____ LISTED RECORDS

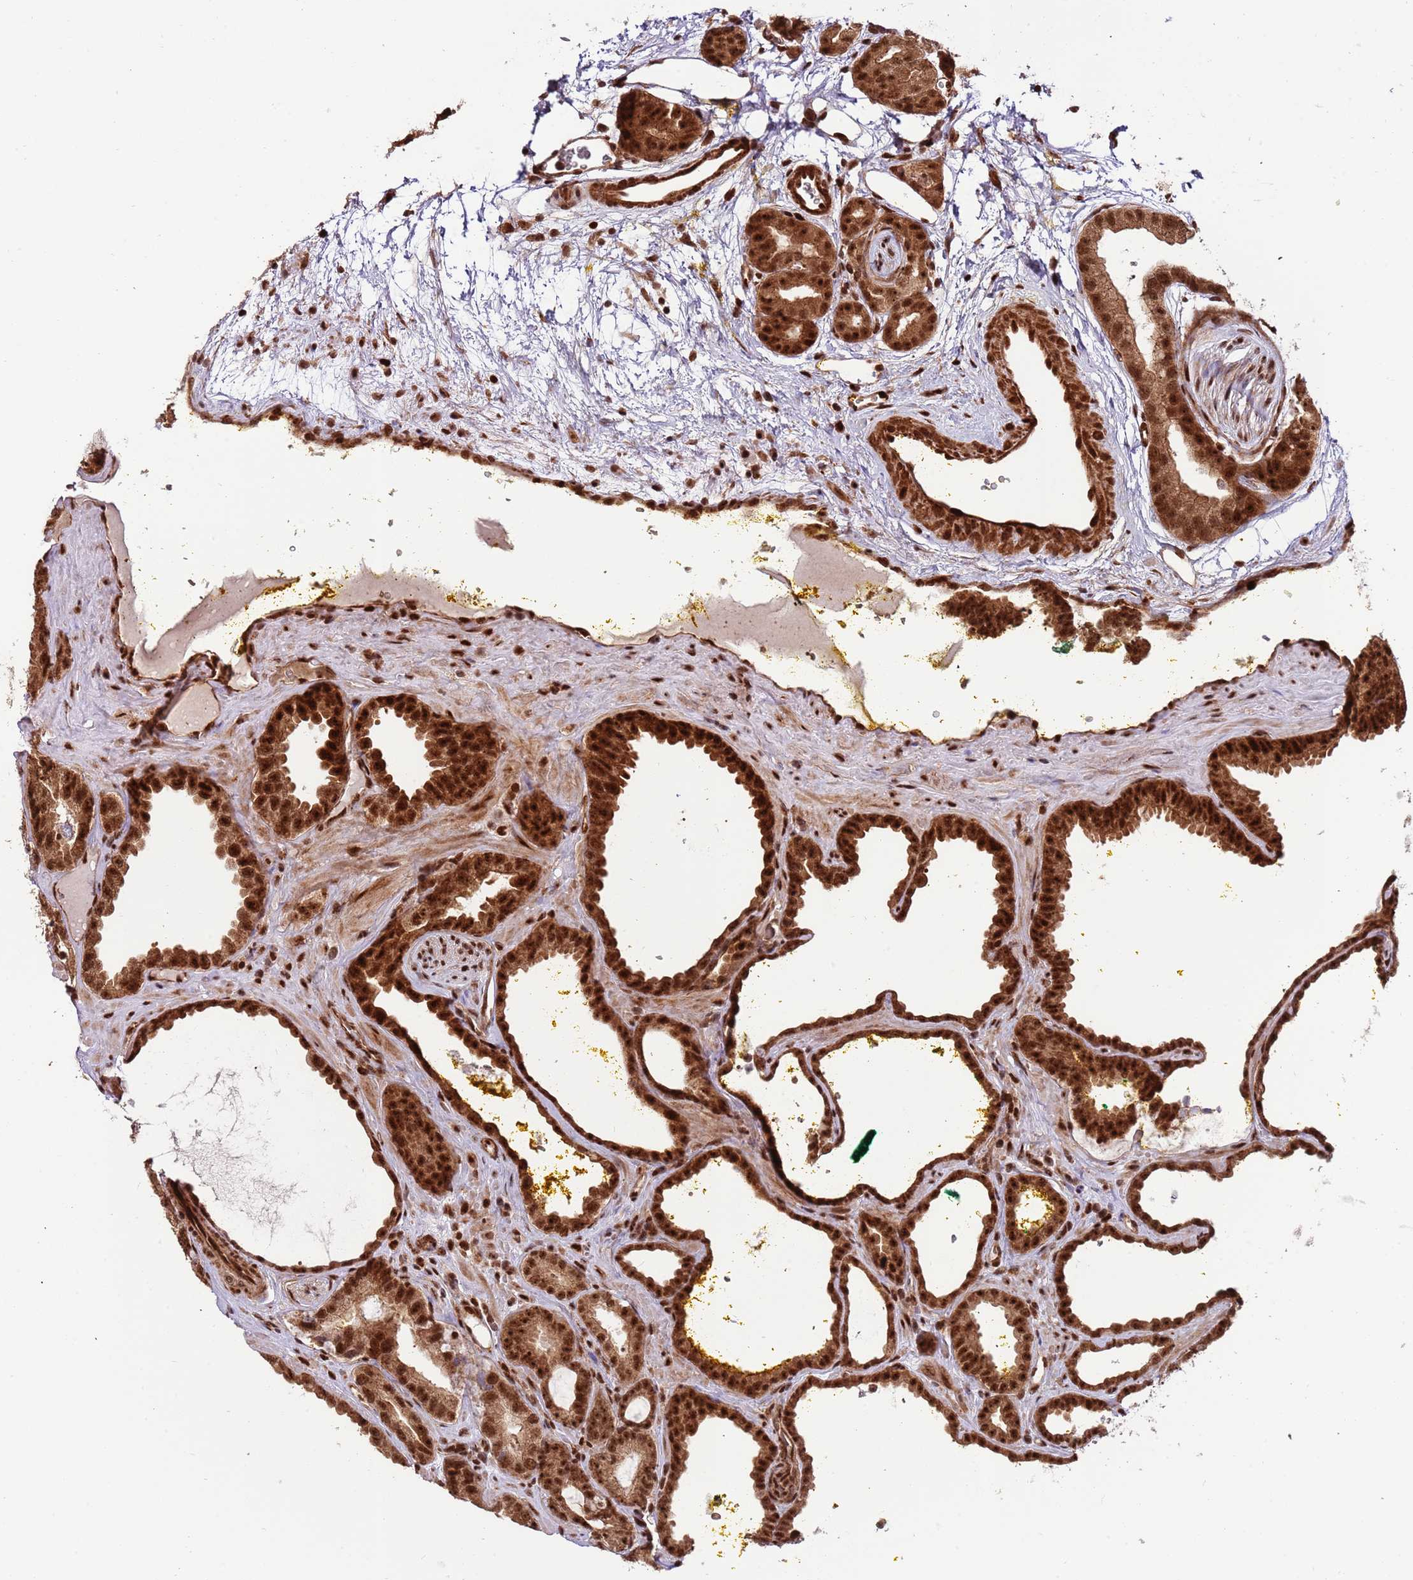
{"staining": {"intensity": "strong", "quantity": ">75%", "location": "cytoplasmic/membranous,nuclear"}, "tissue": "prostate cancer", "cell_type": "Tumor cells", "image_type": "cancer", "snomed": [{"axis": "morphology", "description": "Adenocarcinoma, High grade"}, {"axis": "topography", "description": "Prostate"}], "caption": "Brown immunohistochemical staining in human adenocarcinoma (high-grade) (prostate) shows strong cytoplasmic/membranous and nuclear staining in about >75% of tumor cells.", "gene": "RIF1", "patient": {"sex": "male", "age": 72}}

________
____ LISTED RECORDS

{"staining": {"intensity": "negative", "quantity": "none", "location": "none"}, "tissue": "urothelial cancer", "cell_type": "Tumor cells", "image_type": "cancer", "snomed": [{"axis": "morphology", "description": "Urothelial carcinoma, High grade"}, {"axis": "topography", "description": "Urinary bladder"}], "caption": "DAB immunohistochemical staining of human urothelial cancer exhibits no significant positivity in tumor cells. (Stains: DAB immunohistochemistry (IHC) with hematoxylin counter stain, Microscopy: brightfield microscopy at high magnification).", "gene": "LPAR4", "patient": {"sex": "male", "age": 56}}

________
____ LISTED RECORDS

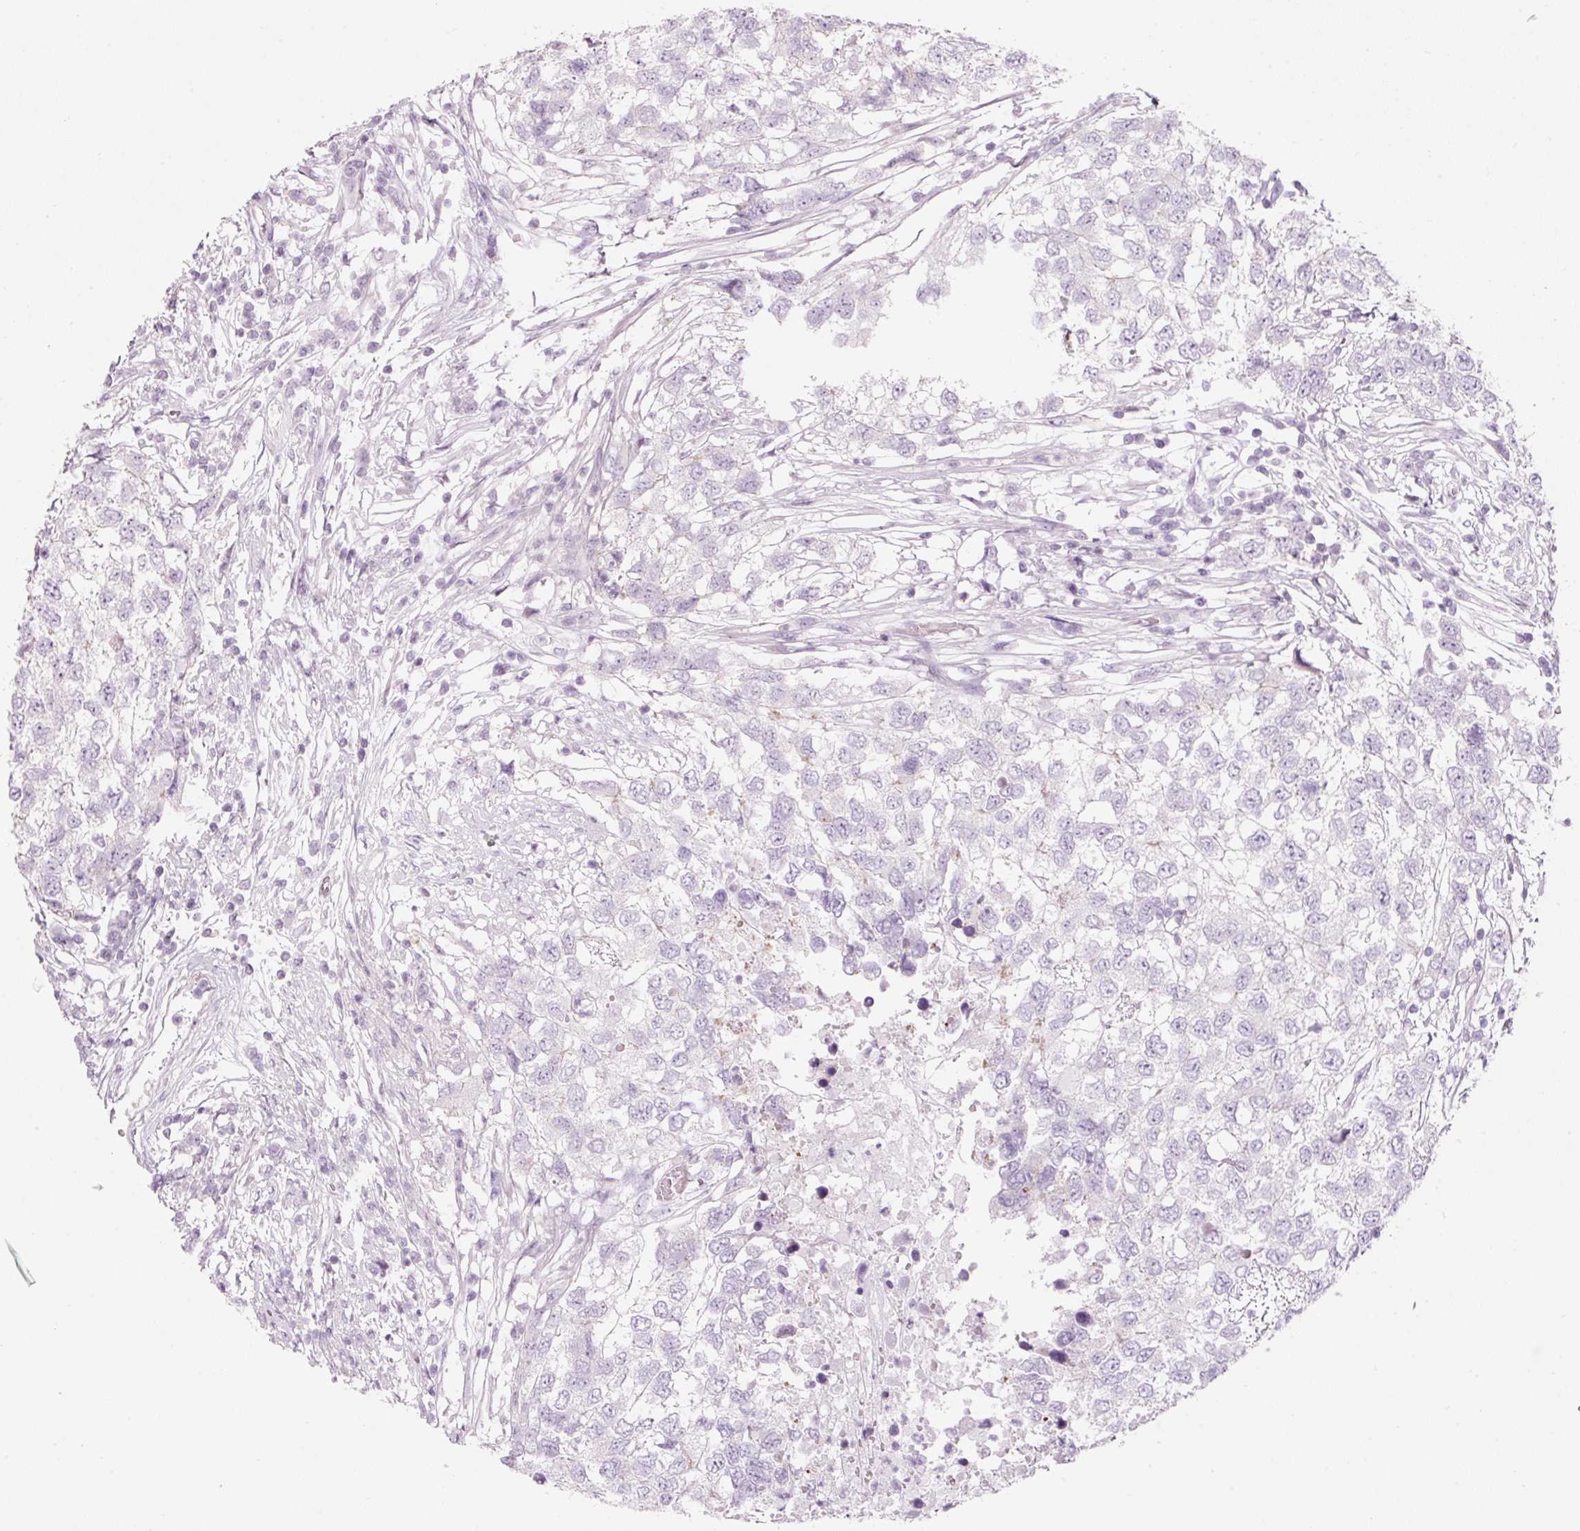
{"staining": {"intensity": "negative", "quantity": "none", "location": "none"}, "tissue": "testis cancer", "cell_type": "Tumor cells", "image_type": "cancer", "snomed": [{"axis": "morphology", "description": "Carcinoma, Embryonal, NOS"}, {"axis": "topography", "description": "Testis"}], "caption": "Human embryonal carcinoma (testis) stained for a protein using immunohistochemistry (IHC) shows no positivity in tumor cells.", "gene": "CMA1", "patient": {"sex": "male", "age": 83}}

________

→ BRIEF: Using the listing above, pull out all lines that hold the word "immunohistochemical".

→ SOLUTION FOR THIS EXERCISE:
{"staining": {"intensity": "strong", "quantity": ">75%", "location": "cytoplasmic/membranous,nuclear"}, "tissue": "prostate cancer", "cell_type": "Tumor cells", "image_type": "cancer", "snomed": [{"axis": "morphology", "description": "Adenocarcinoma, High grade"}, {"axis": "topography", "description": "Prostate"}], "caption": "Brown immunohistochemical staining in human adenocarcinoma (high-grade) (prostate) shows strong cytoplasmic/membranous and nuclear staining in about >75% of tumor cells.", "gene": "RIF1", "patient": {"sex": "male", "age": 72}}
{"staining": {"intensity": "negative", "quantity": "none", "location": "none"}, "tissue": "urothelial cancer", "cell_type": "Tumor cells", "image_type": "cancer", "snomed": [{"axis": "morphology", "description": "Urothelial carcinoma, High grade"}, {"axis": "topography", "description": "Urinary bladder"}], "caption": "DAB immunohistochemical staining of human urothelial cancer exhibits no significant positivity in tumor cells. (Stains: DAB immunohistochemistry (IHC) with hematoxylin counter stain, Microscopy: brightfield microscopy at high magnification).", "gene": "LPAR4", "patient": {"sex": "male", "age": 56}}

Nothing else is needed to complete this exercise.